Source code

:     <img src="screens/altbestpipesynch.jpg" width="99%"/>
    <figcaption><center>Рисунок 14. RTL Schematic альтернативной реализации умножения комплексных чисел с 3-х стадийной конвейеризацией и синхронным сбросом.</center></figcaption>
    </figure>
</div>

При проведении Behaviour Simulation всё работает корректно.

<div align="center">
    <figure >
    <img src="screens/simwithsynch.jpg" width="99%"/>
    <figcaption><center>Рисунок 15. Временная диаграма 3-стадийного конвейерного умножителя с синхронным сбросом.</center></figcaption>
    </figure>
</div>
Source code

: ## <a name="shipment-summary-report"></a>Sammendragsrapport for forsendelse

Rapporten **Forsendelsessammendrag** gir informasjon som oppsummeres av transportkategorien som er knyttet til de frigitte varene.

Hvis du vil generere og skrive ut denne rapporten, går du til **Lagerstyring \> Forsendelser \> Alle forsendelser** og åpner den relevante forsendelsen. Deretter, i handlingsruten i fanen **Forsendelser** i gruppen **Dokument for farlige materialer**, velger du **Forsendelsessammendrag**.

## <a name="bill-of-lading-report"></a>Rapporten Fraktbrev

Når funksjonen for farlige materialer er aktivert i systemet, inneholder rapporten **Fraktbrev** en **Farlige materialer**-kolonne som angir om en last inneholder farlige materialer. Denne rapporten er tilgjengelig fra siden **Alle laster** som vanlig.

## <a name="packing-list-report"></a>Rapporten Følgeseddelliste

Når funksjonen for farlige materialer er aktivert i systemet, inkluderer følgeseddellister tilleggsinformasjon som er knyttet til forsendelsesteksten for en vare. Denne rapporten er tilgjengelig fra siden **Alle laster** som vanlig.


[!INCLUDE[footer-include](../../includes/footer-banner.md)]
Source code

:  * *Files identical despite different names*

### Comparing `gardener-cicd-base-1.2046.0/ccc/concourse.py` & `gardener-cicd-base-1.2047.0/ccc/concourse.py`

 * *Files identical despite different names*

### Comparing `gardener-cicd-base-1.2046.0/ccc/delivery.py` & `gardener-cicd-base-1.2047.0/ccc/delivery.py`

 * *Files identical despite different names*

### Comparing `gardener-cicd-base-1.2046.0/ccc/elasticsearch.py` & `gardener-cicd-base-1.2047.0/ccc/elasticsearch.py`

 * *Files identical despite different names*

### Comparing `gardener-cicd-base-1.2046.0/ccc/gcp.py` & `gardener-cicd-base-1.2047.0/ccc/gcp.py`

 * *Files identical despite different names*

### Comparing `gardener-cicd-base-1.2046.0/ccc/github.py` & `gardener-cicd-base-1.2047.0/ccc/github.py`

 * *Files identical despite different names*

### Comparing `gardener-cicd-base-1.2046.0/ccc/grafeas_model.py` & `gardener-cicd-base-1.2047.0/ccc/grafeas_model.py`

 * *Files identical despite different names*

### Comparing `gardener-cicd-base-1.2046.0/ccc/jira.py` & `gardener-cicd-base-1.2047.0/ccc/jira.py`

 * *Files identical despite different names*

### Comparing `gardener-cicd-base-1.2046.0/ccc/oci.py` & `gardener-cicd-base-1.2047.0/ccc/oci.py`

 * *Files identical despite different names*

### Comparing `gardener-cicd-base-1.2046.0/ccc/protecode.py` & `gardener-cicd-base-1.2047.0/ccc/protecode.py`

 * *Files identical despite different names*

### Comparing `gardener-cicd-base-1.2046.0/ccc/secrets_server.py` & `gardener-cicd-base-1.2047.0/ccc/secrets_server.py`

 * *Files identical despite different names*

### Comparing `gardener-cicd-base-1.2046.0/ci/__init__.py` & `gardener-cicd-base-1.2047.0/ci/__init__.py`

□ □ □ □ □ □ □

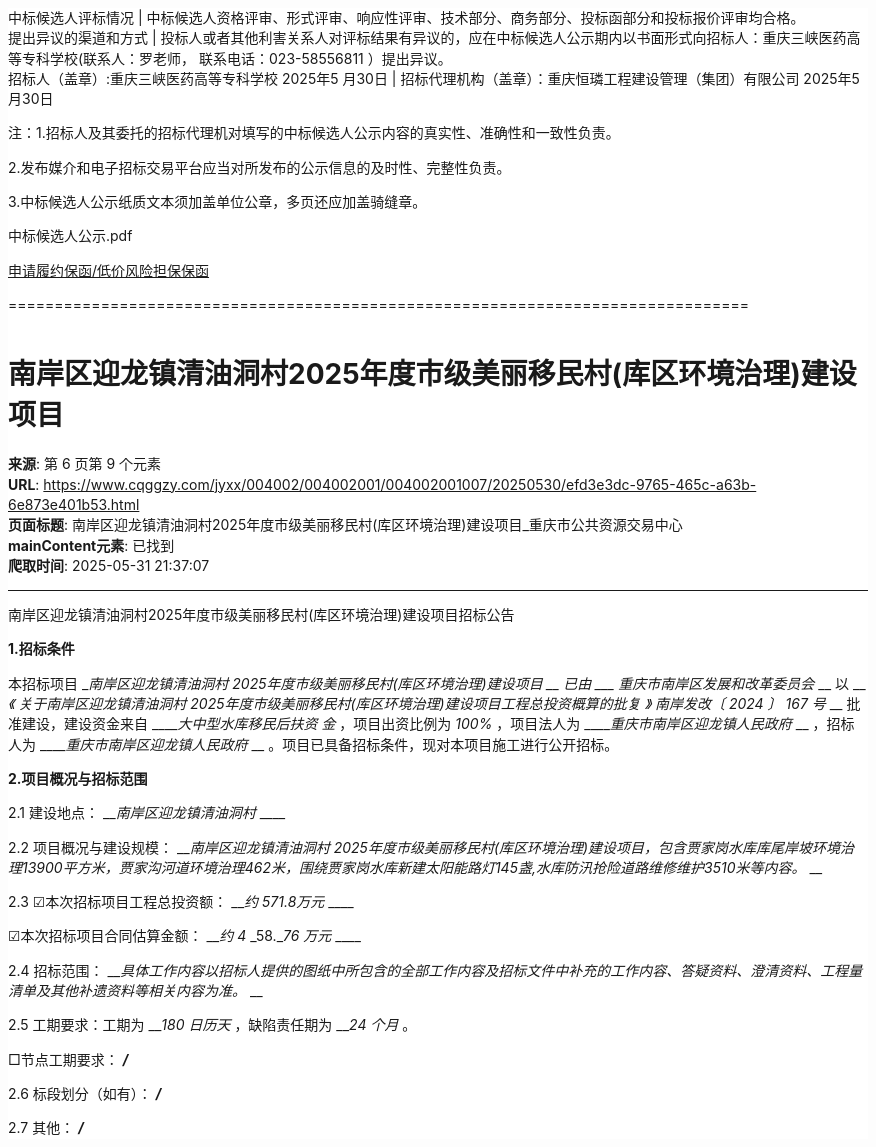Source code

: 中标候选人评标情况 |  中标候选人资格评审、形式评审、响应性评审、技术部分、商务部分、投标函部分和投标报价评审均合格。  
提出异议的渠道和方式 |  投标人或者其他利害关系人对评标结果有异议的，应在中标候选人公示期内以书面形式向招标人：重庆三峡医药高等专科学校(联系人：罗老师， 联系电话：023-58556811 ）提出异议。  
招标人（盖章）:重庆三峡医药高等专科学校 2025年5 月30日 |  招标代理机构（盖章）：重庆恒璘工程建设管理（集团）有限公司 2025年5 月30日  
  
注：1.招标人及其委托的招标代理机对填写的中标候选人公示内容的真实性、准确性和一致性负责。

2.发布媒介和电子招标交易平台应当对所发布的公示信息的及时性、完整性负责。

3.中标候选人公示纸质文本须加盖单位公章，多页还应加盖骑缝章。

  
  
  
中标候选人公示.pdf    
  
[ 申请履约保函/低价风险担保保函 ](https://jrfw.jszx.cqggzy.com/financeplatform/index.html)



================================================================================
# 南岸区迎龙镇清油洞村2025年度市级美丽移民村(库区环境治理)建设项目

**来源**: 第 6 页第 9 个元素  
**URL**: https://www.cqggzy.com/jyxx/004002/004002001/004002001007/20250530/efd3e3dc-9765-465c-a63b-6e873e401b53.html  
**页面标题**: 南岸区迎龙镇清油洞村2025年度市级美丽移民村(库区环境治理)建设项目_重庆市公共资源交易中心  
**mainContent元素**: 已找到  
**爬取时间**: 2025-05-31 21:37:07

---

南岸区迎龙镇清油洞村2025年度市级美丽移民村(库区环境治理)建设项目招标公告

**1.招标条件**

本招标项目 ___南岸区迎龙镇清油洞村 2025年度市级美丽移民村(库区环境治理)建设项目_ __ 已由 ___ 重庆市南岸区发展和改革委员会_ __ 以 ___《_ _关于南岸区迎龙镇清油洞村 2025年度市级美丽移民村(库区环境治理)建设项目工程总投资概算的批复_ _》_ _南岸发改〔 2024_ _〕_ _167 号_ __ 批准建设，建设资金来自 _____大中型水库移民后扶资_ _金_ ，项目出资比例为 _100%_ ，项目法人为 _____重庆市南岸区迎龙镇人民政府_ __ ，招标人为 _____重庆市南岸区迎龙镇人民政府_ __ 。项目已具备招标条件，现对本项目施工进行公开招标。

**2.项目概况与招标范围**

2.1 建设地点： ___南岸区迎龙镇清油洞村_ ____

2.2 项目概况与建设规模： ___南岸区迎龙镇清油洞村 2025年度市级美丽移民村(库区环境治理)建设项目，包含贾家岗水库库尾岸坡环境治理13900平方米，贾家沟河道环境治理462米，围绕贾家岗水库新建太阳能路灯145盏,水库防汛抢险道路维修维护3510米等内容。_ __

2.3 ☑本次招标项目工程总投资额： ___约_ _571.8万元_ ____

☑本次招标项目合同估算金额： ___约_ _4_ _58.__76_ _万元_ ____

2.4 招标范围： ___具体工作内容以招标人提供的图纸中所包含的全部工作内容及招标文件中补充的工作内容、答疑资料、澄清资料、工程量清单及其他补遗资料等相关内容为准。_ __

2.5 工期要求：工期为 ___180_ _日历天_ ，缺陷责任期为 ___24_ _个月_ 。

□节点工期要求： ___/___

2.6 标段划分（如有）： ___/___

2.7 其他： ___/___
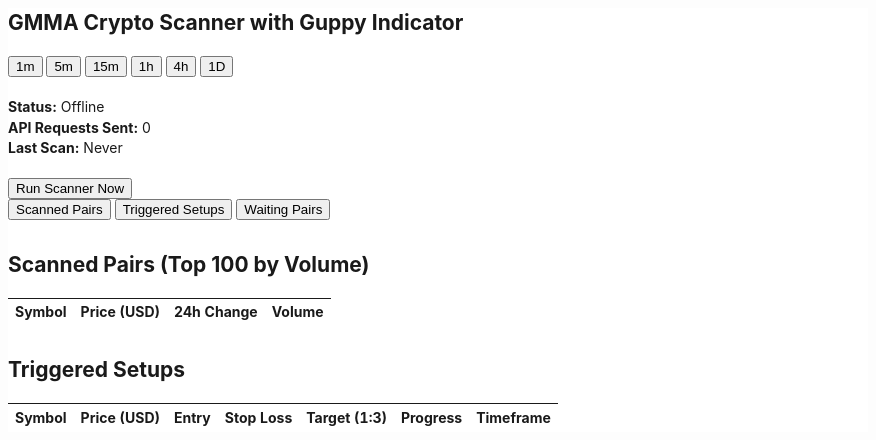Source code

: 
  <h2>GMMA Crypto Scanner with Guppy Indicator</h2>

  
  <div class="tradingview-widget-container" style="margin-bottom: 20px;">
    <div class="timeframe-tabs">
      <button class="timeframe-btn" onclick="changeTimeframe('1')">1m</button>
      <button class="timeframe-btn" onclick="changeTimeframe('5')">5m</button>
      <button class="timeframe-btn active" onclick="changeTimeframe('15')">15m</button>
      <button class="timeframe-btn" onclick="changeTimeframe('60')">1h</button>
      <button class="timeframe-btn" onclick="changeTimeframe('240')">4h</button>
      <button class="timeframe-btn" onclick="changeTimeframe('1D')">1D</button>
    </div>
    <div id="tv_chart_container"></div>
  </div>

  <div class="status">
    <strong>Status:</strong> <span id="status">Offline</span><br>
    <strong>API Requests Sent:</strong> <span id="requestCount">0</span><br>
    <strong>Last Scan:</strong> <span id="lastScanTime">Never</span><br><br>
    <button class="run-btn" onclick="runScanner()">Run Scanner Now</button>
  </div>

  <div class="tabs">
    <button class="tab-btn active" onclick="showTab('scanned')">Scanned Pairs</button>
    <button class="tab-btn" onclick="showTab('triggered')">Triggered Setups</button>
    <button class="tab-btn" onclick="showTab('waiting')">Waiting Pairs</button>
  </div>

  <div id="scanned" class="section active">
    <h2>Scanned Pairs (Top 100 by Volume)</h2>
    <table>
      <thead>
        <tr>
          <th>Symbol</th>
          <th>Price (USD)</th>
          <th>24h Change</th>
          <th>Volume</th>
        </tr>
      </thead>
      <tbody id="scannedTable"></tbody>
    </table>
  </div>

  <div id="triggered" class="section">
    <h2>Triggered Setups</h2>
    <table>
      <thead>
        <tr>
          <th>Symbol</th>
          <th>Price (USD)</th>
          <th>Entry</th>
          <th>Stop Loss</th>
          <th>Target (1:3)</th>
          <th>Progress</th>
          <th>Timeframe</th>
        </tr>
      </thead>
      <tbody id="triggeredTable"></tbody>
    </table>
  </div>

□ □ □ □ □ □ □

Job
Match on "screens" and copy out every line of the entries that contains it.

Reply to the task
:     <img src="screens/altbestpipesynch.jpg" width="99%"/>
    <img src="screens/simwithsynch.jpg" width="99%"/>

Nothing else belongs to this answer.